Founder of the BETA Institute for Internet and Democracy Paulo Rená, in an interview in February 2015 about a similar attempt by a judge to suspend WhatsApp, said that Article 12, even though it provides for suspension of an application, doesn't authorize a judicial order to be directed to ISPs. Rená was directly involved in the drafting of the Marco Civil.
In a similar view, Gustavo Gindre, from communication rights group Intervozes, compared the block on WhatsApp to blocking Internet banking services in a Facebook post:
"To me, the judge's decision is well-intentioned, but wrong. Wrong because there were other ways to punish Facebook (WhatsApp's owner) without shutting down the service, and thereby harming its users. As I have read somewhere, it would be like shutting down a financial system because banks have been refusing to deliver information on their customers involved in crimes. Just issue a huge fine." [translated]
Francisco Brito Cruz, however, has a different take on Article 12:
"Telecom operators are not allowed to block or filter traffic to an application in a discretionary fashion to satisfy their own interests, but this doesn't keep the judiciary from taking measures like this. It's a sanction, in fact, provided for in the same law that regulates net neutrality. Article 12 list sanctions applicable to service providers that violated the Brazilian law, that is, the particular kind of judicial order that is being applied doesn't matter." [translated]

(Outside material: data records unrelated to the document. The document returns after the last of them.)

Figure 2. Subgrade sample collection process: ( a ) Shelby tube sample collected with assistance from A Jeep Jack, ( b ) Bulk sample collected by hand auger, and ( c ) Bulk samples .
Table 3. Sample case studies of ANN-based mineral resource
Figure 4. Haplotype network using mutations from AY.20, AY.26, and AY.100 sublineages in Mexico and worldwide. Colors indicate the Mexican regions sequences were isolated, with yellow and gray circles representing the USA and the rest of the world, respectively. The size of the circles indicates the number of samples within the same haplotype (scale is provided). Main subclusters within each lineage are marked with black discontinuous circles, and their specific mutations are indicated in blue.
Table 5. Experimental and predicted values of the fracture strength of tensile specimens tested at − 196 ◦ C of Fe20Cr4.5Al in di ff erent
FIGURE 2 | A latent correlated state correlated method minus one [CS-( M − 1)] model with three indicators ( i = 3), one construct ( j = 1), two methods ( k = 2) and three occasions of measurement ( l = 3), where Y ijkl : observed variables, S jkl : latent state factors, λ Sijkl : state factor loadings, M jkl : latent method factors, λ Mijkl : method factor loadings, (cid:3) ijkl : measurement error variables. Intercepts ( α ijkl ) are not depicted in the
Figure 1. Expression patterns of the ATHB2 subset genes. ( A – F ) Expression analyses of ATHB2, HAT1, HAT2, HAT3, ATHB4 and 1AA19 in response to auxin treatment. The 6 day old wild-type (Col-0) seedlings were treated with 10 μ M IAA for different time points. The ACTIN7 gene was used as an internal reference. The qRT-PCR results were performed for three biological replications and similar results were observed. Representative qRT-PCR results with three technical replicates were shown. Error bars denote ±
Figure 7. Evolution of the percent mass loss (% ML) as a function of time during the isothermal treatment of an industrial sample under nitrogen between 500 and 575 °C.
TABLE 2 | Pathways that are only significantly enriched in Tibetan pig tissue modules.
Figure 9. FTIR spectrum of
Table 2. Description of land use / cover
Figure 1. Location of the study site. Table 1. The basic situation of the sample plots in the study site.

The case has also thrown a spotlight on tension between a state's sovereignty and transnational Internet companies. As Gindre posted on his Facebook page:
"How [do we] deal with companies that operate on the Internet throughout the entire planet, but have their own servers installed in a few countries and refuse to comply with the Brazilian justice system? What is the limit to national sovereignty applied to the transborder world of the Internet?" [translated]
Was it the telco lobby?
At first, many thought the blockade had something to do with the aggressive rhetoric of Brazilian telecommunications companies seeking to regulate Internet sevices like WhatsApp and Netflix. Experts, however, have already clarified that in this specific case they are not related.
In August, Amos Genish, CEO of Vivo, Brazil's largest telecom operator, declared that WhatApp is “pure piracy” and defended its subordination to the country's telecom regulation agency, ANATEL. “They use our phone numbers to send free messages,” he told newspaper Folha de S. Paulo at the time.
Two other Brazilian operators, however, have established partnerships with WhatsApp, offering free use of the application to its clients — a practice known as zero-rating. According to consumer and Internet rights groups, this violates the net neutrality principle of Marco Civil, which is still pending detailed regulations on deals such as these.
Despite some bad blood, in similar court rulings in the past Brazilian ISPs have acted in favor of WhatsApp. In February, a judge in the state of Piauí requested WhatsApp to be suspended after the company refused to collaborate with police investigations related to child pornography. Two telecom operators, Claro and Embratel, filed an appeal to which a state judge at the court of appeals later complied, and the app was never shut down.